O'Brian enjoys a sparkling success while playing with distinctly
modern themes - in this 17th installment of the lives of Jack
Aubrey and Stephen Maturin, best friends and seafaring warriors of
the Napoleonic Wars. Following on the botched South American
adventures of The Wine-Dark Sea (1993), Aubrey and Maturin find
themselves battling the perils of domesticity in an England
recognizable from the pages of Jane Austen's Persuasion. In
episodes of Aubrey at home with his wife and children and a
mother-in-law-turned-bookie, the author expands Austen's portrait
of landlocked, rather female concerns - relations among in-laws,
etiquette and ambition among the gentry - to show how slavery, the
spoils of war, and financial trickery formed the underpinnings of
that romanticized and "genteel" society.
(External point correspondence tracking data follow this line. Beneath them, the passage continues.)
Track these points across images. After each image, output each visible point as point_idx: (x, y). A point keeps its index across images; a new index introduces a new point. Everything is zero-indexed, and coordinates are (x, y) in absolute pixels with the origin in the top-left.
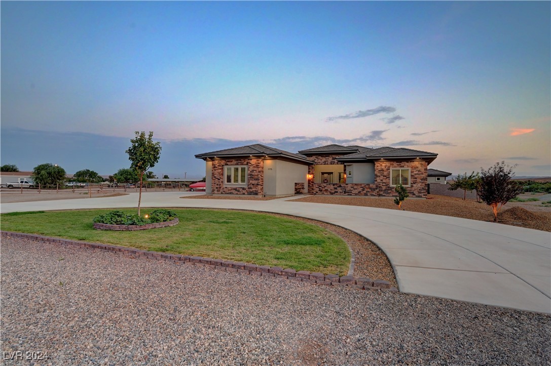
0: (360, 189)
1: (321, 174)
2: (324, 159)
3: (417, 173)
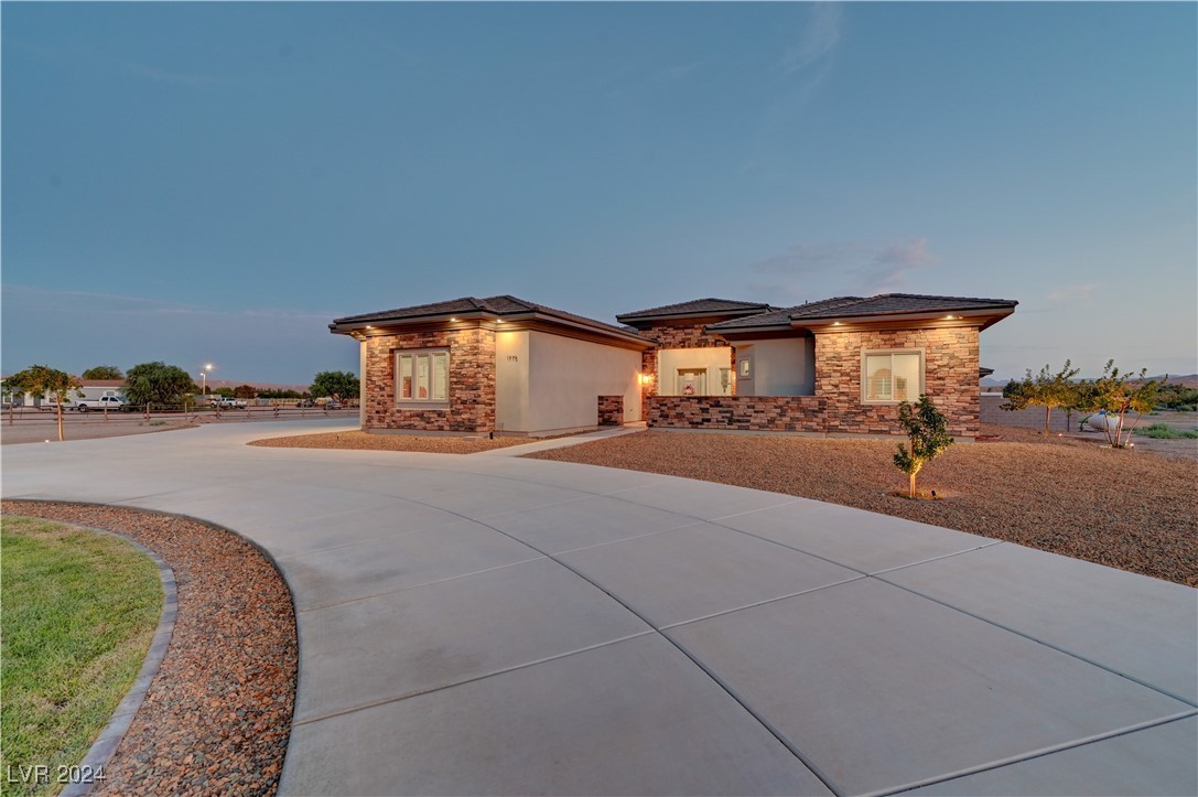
0: (774, 413)
1: (677, 372)
2: (680, 335)
3: (945, 361)
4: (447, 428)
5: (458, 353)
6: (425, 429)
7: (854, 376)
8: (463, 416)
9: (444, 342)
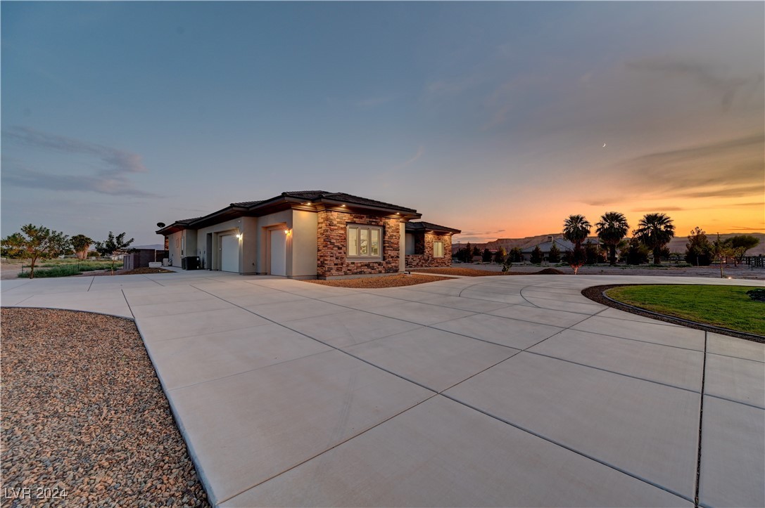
3: (447, 245)
4: (383, 272)
5: (390, 230)
6: (370, 273)
7: (432, 249)
8: (393, 265)
9: (381, 223)
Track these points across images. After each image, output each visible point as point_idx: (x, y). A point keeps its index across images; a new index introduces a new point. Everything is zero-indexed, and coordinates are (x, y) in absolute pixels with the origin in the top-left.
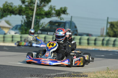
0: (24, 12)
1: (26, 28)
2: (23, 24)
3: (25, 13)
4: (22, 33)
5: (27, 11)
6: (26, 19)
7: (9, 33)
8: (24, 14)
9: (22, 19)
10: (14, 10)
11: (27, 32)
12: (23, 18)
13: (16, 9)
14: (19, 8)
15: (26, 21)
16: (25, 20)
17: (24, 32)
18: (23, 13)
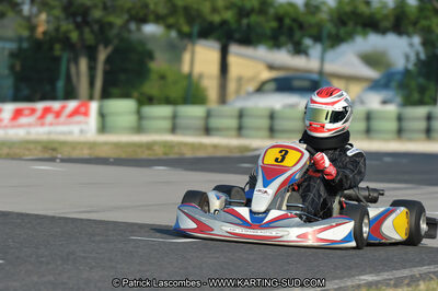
0: (415, 24)
1: (422, 80)
2: (411, 67)
3: (419, 26)
4: (408, 102)
5: (426, 18)
6: (420, 49)
7: (362, 102)
8: (415, 33)
9: (407, 49)
10: (378, 16)
11: (427, 99)
12: (411, 45)
13: (385, 12)
14: (395, 9)
15: (423, 56)
16: (418, 54)
17: (416, 96)
18: (411, 29)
Maturin's problems are
more dramatic: His previously unseen daughter Brigid is autistic,
his wife Diana has fled in despair, his addiction to coca leaves
has replaced his former appetite for liquid opium. Worse, a
homosexual lord is being blackmailed by French agents to denounce
Maturin for harboring two transported persons, the penalty for
which, given Maturin's French-Irish background, could be the
gallows. These themes mix powerfully when Aubrey is ordered to take
a squadron and suppress the slave trade on Africa's West Coast,
with secret orders to double back and intercept a French invasion
of Ireland. One of Aubrey's captains is homosexual, a capable man
flawed by his inability to keep his hands off his more comely
crewmen. Meanwhile, Maturin's enlightened 18th-century speculations
on love, sex, and politics endow the action with rich, often comic,
ironies, expressed as always in O'Brian's hyperbolic, nearly
Joycean flights of rhetoric. A mesmerizing performance on many
levels - as history, as story, as literature - this novel
transcends two genres in one stroke, the domestic romance and the
seafaring hero's tale. In doing so, O'Brian bids to be considered
the rightful heir not just of C.S. Forester, but of Jane Austen
herself. (Kirkus Reviews)
Jack Aubrey's long service is at last rewarded: he is promoted to the rank of Commodore and given a squadron of ships to command. His mission is twofold - to make a large dent in the slave trade off the coast of Africa and, on his return, to intercept a French fleet set for Bantry Bay with a cargo of weapons for the disaffected among the Irish. Invention and surprise follow at every turn in this tale of nineteenth-century seamanship, as rich, as compelling, as masterly as any of its predecessors.